2. Huckabee's Presence In The Race Is Redundant
You can argue, if you like, that even if Huckabee is a neophyte on foreign affairs and a squish on fiscal policy and small-government issues, he is still needed in the presidential race to carry the banner for social conservatives generally and pro-lifers in particular. "Issue" candidates serve an important role, too, after all. But that ignores Sam Brownback. Brownback is an experienced U.S. Senator (more than a decade in the Senate) with a relatively safe seat, he's better-known than Huckabee, and he's a relentless battler for the pro-life cause and for socially conservative causes generally. If there's anybody in today's GOP well-suited to hold the leading candidates' feet to the fire in debates, it's Sam Brownback. As long as he is in the race, Huckabee is superfluous.
3. Huckabee's Party Needs Him In The Senate
Arkansas is definitely a winnable red state, having voted (albeit not by overwhelming margins) for George W. Bush in 2000 and 2004. Republicans should be able to compete in the state. And Mike Huckabee has done just that, winning election as Arkansas' lieutenant governor in 1993 and two terms as Arkansas' governor, in 1998 and 2002; he recently left office after a decade as the state's governor. In his last election he drew 53% of the vote. He remains reasonably popular; an October 2006 poll, conducted during a low ebb of GOP popularity nationally, showed his approval/disapproval rating with Arkansas voters at a healthy 55-32.
Yet despite the favorable climate that socially conservative Arkansas presents for Republicans, the state's long Democratic roots are still hard to dislodge, and as a result Arkansas sends two Democrats to the Senate, Mark Pryor and Blanche Lincoln. Unfortunately, Republicans have screwed up recent Senate races against these two, including a disastrous 2002 campaign that put Pryor (son of former Senator David Pryor) in the Senate in a Republican year amidst controversy over the extramarital affair and divorce of incumbent Tim Hutchinson. Pryor drew a slightly higher percentage of the vote than Huckabee in 2002, and the Arkansas poll gives him a 50/21 approval/disapproval rating. In other words, Pryor will not be an easy guy to take down, but he can be taken (especially now that the Democrats control the Senate and can't evade responsibility), and Huckabee is almost certainly the only candidate who makes this an even race from the get-go.

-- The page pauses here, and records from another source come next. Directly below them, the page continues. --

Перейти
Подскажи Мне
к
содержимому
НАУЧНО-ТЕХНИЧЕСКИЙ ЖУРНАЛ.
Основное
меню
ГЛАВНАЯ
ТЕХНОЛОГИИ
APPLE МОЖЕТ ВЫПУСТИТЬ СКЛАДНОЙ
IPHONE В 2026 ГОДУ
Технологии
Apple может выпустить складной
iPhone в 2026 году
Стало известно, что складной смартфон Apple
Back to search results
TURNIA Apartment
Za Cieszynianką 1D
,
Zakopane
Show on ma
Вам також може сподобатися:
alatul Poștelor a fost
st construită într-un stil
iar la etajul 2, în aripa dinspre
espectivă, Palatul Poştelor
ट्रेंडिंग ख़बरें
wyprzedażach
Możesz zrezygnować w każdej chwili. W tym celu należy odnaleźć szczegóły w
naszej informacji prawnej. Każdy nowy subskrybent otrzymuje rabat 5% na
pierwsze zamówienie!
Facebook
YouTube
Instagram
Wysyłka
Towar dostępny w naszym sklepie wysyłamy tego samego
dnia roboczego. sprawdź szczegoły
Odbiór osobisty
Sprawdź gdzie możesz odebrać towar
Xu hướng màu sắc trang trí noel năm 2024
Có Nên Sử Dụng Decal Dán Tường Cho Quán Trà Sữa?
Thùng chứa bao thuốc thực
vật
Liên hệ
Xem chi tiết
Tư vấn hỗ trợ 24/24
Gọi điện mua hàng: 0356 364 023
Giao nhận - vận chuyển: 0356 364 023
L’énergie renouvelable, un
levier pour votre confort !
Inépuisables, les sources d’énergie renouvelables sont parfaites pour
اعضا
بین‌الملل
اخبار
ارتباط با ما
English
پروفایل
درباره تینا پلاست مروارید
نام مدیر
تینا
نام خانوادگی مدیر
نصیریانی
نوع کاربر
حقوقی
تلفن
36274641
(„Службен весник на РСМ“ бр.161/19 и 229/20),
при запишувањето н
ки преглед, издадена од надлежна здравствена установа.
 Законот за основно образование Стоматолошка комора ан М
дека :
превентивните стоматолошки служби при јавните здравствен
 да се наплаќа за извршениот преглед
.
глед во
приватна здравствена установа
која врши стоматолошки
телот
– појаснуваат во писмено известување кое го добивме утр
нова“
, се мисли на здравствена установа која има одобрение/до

In a state like Arkansas, however, he's going to need to stay home and work retail to steal a march on Pryor while the latter is in Washington; spending the next year in Iowa and New Hampshire isn't likely to help.
Would Huckabee be a good Senator? Well, for all the reasons set out above, he wouldn't be a great one, by conservative standards. But he'd be an improvement over having a Democrat hold the seat, and would probably be no more irritating than other periodic apostate GOP Senators like Norm Coleman. And in a Senate divided by one seat, he could swing the partisan balance back - a significant reason to run - and could make a real difference on judges, where social conservatives need help the most.
Give up the long-shot presidential bid, Governor Huckabee. Your party needs you in the Senate.